2 The diagram below shows the cross-section through the centre of mass of a uniform block of weight \(W \mathrm {~N}\), resting on a slope inclined at an angle \(\alpha\) to the horizontal. The cross-section is a rectangle ABCD . The slope exerts a frictional force of magnitude \(F \mathrm {~N}\) and a normal contact force of magnitude \(R \mathrm {~N}\).
\includegraphics[max width=\textwidth, alt={}, center]{9b624694-edb6-4000-838f-3557e078952d-3_546_940_450_242}

1. Explain why a triangle of forces may be used to model the scenario.
2. In the space provided in the Printed Answer Booklet, draw such a triangle, fully annotated, including the angle \(\alpha\) in the correct position. The coefficient of friction between the block and the slope is \(\mu\).
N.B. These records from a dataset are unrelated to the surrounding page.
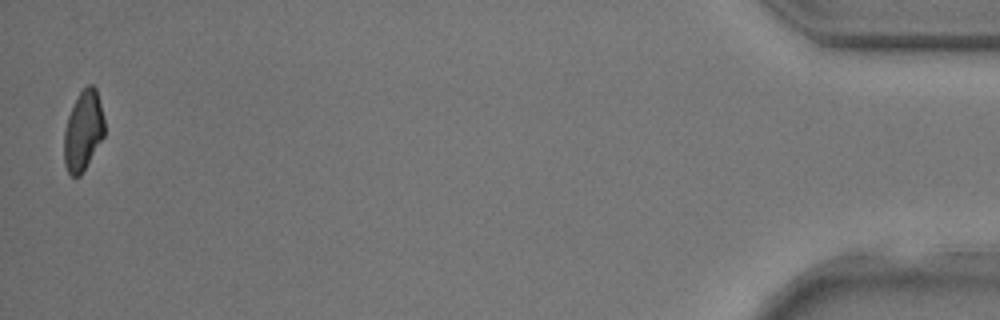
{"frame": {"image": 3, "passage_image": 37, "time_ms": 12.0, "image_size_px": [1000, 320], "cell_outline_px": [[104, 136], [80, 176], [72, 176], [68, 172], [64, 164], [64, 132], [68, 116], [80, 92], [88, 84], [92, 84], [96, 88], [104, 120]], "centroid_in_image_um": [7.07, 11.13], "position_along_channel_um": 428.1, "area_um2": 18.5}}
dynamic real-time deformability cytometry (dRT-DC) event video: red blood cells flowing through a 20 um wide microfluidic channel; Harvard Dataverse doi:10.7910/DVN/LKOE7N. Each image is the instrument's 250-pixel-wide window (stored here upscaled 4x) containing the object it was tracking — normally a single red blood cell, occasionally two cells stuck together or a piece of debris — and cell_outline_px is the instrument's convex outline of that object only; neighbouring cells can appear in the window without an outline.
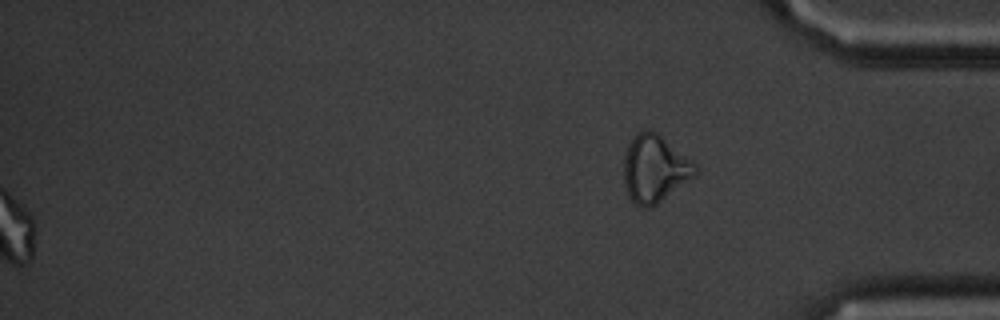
{"species": "common noctule bat (a hibernating species)", "species_latin": "Nyctalus noctula", "temperature_condition": "cold", "stored_images_in_passage": 55, "segment_of_instrument_passage": [2, 2], "camera_frame_rate_fps": 3000, "um_per_image_px": 0.085, "animal": {"sex": "male", "body_mass_g": 20.1, "forearm_length_mm": 53.5}, "frame": {"image": 1, "passage_image": 55, "time_ms": 18.0, "image_size_px": [1000, 320], "cell_outline_px": [[700, 168], [696, 176], [656, 204], [648, 208], [640, 208], [628, 196], [624, 184], [624, 152], [632, 136], [640, 128], [648, 128], [656, 132], [696, 164]], "centroid_in_image_um": [55.63, 14.32], "position_along_channel_um": 379.6, "area_um2": 28.38}}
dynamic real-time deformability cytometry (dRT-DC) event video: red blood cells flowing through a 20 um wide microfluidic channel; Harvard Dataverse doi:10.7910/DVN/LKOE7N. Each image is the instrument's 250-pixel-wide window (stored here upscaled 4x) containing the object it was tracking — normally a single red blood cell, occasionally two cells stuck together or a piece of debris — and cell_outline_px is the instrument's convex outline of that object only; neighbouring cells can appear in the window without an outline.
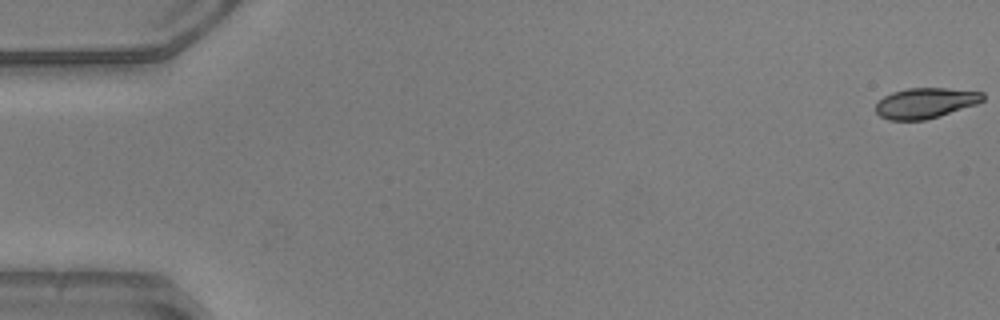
{"species": "common noctule bat (a hibernating species)", "species_latin": "Nyctalus noctula", "temperature_condition": "warm", "stored_images_in_passage": 52, "camera_frame_rate_fps": 3000, "um_per_image_px": 0.085, "animal": {"sex": "male", "body_mass_g": 20.5, "forearm_length_mm": 52.5}, "frame": {"image": 1, "passage_image": 1, "time_ms": 0.0, "image_size_px": [1000, 320], "cell_outline_px": [[984, 100], [976, 104], [940, 116], [924, 120], [888, 120], [880, 116], [876, 112], [876, 104], [884, 96], [892, 92], [908, 88], [948, 88], [984, 92]], "centroid_in_image_um": [78.67, 8.75], "position_along_channel_um": 6.3, "area_um2": 19.02}}
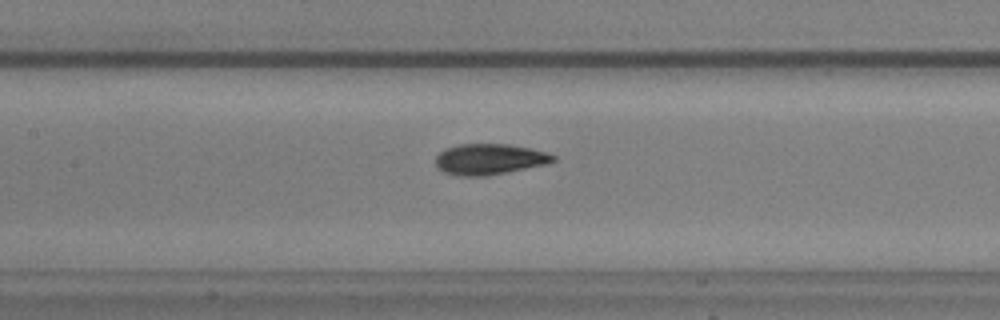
{"frame": {"image": 2, "passage_image": 25, "time_ms": 8.0, "image_size_px": [1000, 320], "cell_outline_px": [[556, 160], [548, 164], [484, 176], [456, 176], [444, 172], [436, 168], [436, 156], [444, 148], [460, 144], [508, 144], [532, 148], [548, 152], [556, 156]], "centroid_in_image_um": [41.61, 13.53], "position_along_channel_um": 165.8, "area_um2": 21.33}}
3. Given that the block is in limiting equilibrium, use your diagram in part (b) to show that \(\mu = \tan \alpha\). It is given that \(\mathrm { AB } = 8.9 \mathrm {~cm}\) and \(\mathrm { AD } = 11.6 \mathrm {~cm}\). The coefficient of friction between the slope and the block is 1.35 . The slope is slowly tilted so that \(\alpha\) increases.
4. Determine whether the block topples first without sliding or slides first without toppling.